Kini internet nyaris diperlakukan sama dengan kemundulan kertas di zaman dahulu: para sastrawan baru melihatnya sebagai pemindahan medium dari kertas ke web. Baru sebagai tempat pendokumentasian yang lebih terjamin daripada kertas. Tapi apakah cuma itu? Bukankah media baru ini (internet) mempunyai banyak kelebihan-kelebihan (dan juga batasan- batasan), sehingg seharusnya menawarkan bentuk sastra baru? Namun pertanyaannya, sastra seperti apa yang bisa muncul sejiwa dengan media ini. sebagaimana novel sejiwa dengan buku dan cerita pendek sejiwa dengan terbitan berkala dan lirik sejiwa dengan tradisi lisan?.
Kenapa novel muncul ketika ada teknologi buku? Karena, sebelum ditemukannya kertas dan mesin cetak dan penjilidan buku, sastra diceritakan secara lisan. Untuk memudahkan mengingat, cerita biasanya pendek sehingga mudah diceritakan ulang. Dalam tradisi dongeng yang panjang, selalu ada dua kemungkinan: cerita panjang itu ternyata merupakan cerita berbingkai di mana ada lusinan atau puluhan cerita pendek-pendek di dalamnya (misalnya Kisah Seribu Satu Malam), atau cerita panjang itu dibuat dalam bentuk lirik sehingga lebih mudah dihapal (misalnya Mahabarata, Ramayana dan La galigo).

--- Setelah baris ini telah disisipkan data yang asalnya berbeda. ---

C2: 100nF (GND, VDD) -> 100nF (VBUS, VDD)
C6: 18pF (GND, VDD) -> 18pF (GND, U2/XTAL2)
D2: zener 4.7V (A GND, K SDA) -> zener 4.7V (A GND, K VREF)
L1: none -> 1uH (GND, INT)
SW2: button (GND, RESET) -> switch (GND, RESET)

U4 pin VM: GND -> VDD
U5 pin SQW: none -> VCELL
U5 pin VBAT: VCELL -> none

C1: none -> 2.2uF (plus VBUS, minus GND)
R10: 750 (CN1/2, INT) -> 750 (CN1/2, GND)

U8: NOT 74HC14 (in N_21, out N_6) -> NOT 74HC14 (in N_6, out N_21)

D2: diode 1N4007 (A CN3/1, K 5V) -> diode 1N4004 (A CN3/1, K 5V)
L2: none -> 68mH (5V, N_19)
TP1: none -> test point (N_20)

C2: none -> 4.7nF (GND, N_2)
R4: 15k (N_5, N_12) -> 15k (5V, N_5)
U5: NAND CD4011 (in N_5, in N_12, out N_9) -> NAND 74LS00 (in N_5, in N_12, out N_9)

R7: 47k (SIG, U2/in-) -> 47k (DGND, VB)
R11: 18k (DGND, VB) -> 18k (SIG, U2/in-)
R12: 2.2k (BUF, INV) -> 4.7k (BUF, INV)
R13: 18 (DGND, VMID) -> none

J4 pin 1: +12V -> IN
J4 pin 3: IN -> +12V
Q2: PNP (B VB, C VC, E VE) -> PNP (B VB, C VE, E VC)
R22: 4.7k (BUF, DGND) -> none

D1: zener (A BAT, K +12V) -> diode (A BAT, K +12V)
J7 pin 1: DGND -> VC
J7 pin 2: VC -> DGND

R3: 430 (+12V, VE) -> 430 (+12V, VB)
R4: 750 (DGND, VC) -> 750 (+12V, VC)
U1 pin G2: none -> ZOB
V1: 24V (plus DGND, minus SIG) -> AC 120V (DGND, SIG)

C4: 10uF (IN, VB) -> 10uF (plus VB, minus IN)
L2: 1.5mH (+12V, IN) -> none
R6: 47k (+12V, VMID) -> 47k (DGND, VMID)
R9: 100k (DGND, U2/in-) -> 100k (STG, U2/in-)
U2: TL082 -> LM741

Akan lahir sastra baru dengan media baru? Entahlah tapi sastra Indonesia harus ditulis dari segala pojok sejarah. Kebanyakan sastrawan cyber yakin bahwa itu tidak perlu sebab secara alamiah akan termaktub juga dalam sejarah. Tapi mungkin mereka lupa bahwa sejarah apapun di negeri ini kadang ditulis atas dasar hegemoni. Kerap kali di lembaran buku sejarah, laba-laba menggerayangi pikiran jujur dan kreativitas tulus kita.